According to the probable cause statement, on the afternoon of July 19, 2018, Stretch Boat No. 7 entered Table Rock Lake during a severe thunderstorm warning, encountered severe weather and rough winds, took on water and eventually sunk, resulting in the deaths of 17 people.

The probable cause statement alleges that Scott McKee, the captain of Stretch Boat No. 7, failed to exercise his duties as a licensed captain by entering the lake during a severe thunderstorm warning and failed to follow policies and training by not having passengers affix flotation devices as the boat took on water.

The statement also alleges that Charles Baltzell, as Operations Supervisor, and Curtis Lanham, as General Manager, failed to communicate weather conditions and cease operations during a severe thunderstorm warning.

McKee was charged with 17 counts of first-degree involuntary manslaughter, a Class C Felony, five counts of first-degree endangering the welfare of a child, a Class A felony, and seven counts of first-degree endangering the welfare of a child, a Class D felony.

Baltzell was charged with 17 counts of first-degree involuntary manslaughter, a Class C Felony.

General Manager Curtis Lanham was charged with 17 counts of first-degree involuntary manslaughter, a Class C Felony.

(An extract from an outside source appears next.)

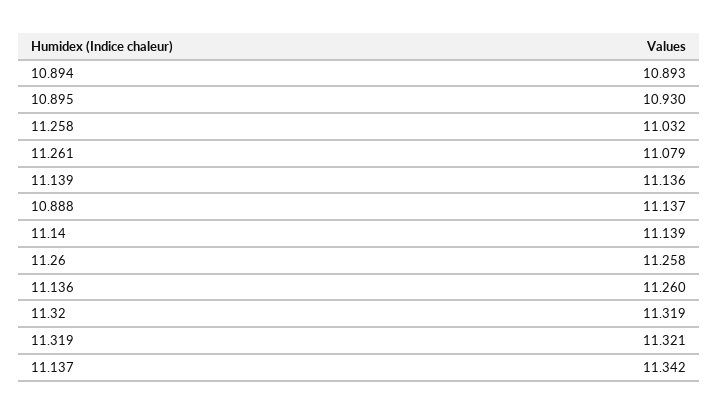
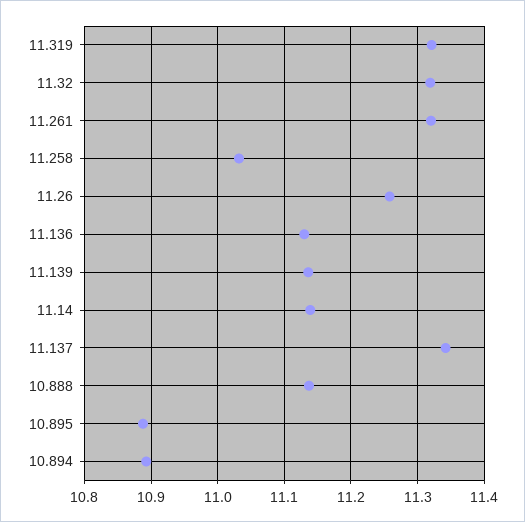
10.895: 10.93 -> 10.89
11.261: 11.079 -> 11.32
11.136: 11.26 -> 11.13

In total, 63 charges were filed against the three defendants.

In April 2020, the National Transportation Safety Board released the findings of its investigation into the tragedy.

Included among the documents released by the NTSB was a letter dated April 15 in which Daniel Abel, vice admiral of the Coast Guard, said the Guard agreed with an NTSB recommendation to modify vehicles like the one that sank in Missouri.

“The removal of canopies, side curtains, and associated framing from the DUKW fleet would improve emergency egress,” the report stated. The Coast Guard said it would issue a Marine Safety Information Bulletin, the first step in the process.

The NTSB repeated criticism of the Coast Guard that it issued in November, saying the agency had ignored its recommendations to improve the boats since a duck boat accident in Arkansas killed 13 people in 1999.

The board said it has repeatedly urged the Coast Guard to require that the boats be upgraded to stay afloat when flooded, and to remove barriers to escape, such as canopies.

The boat’s owner, Ripley Entertainment, has settled more than 30 lawsuits filed by survivors or relatives of those who died. The dead included nine members of one family from Indianapolis. Other victims were from Missouri, Illinois and Arkansas.